Have fun automating!
- And, as a result, useable for Hazel sorting by way of the ‘contents’ filter. ↩
- I was hoping to link to Katie Floyd’s original post about it, but her website is down at the moment, so I guess I won’t be doing that. ↩
- Technically speaking, I think all I added was “site:github.com”, but that did the trick. ↩
- This assumes you have a Mac, since you’re working with Hazel, and that you’re willing to do a bit of tinkering in the terminal, which I also kinda assumed, since you’re working with Hazel. ↩
- I think that’s irony; I was a computer science major, not an English major. ↩
- “the Printable Document Format format” ↩
-
Tip: you can type
pypdfocr
(including the trailing space) and then drag-and-drop the PDF from Finder into the Terminal, and it’ll automatically fill in the filename. If any part of the path includes a space, though, it’ll fail, so for filenames or folders that contain spaces, dopydpfocr "{filename}"
– typepypdfocr "
, drop in the file, and then"
, and then hit enter. ↩ -
Caveat: Tesseract isn’t perfect, especially with regard to the formatting, so don’t expect this to give you a perfectly-formatted version of whatever you scanned.
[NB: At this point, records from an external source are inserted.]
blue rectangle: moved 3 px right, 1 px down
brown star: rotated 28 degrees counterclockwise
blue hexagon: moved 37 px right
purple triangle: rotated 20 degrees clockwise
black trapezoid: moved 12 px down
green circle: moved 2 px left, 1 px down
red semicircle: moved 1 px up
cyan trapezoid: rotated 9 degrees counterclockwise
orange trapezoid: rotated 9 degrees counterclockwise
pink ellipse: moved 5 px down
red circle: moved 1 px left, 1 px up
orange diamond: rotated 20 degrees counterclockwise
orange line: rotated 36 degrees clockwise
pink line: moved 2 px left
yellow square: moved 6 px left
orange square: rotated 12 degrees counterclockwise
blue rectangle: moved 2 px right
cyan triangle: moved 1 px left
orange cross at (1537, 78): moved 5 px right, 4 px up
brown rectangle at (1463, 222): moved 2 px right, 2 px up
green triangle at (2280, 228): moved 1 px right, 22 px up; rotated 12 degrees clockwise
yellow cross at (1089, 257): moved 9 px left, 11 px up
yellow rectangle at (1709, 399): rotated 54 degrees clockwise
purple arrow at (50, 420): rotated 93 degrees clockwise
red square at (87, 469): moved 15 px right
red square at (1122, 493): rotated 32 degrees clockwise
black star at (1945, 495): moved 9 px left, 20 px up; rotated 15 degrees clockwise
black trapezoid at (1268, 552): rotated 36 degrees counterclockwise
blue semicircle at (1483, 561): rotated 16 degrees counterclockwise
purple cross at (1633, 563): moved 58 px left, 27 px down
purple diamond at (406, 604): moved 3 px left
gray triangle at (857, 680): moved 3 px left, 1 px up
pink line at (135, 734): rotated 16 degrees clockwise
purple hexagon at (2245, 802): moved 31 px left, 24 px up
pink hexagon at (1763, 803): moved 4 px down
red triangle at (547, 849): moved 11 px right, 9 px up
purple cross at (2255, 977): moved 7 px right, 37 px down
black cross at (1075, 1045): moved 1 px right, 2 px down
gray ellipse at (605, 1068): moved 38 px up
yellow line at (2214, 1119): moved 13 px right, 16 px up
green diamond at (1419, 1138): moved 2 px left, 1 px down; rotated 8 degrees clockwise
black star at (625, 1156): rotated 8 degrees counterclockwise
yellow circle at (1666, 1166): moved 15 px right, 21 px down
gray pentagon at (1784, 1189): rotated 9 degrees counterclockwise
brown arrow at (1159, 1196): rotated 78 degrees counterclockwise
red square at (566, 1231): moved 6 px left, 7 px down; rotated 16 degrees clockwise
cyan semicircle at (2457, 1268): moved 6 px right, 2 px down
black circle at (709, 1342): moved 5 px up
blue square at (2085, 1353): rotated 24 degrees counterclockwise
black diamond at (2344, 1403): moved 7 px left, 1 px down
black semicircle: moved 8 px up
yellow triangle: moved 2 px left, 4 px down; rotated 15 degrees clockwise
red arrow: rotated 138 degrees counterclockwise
That said, the process is lossless:
{filename}_ocr.pdf
is built by taking the original PDF file and then adding an invisible text layer over the analyzed text, so you won’t lose any information by doing this, you just might not gain anything useful. ↩ -
Note that it’ll spit
{filename}_ocr.pdf
out not necessarily where the original file was, but wherever the Terminal session currently is; if you’re unsure about where that is, you can usepwd
to have it displayed, or justopen .
to open it in Finder. ↩ - Don’t ask me why this is all “you might have to do this”, because I genuinely don’t know why this problem only pops up some of the time. ↩
3 replies on “Automatic OCR with Hazel”
This Article was mentioned on grey280.net
I keep getting tesseract-ocr execution failed!
Error, unknown command line argument ‘-psm’
Any thoughts on how to fix that?
I know that Tesseract released version 4.0 since I wrote this post, which I’d assume is an API-breaking change to some degree or another. Given that PyPDFOCR hasn’t been updated in three or four years, it’s not all that surprising that it’s broken. Depending on your use case, I’d recommend checking out ocrmypdf as an alternative; I wrote a bit about that in my updated version of this post.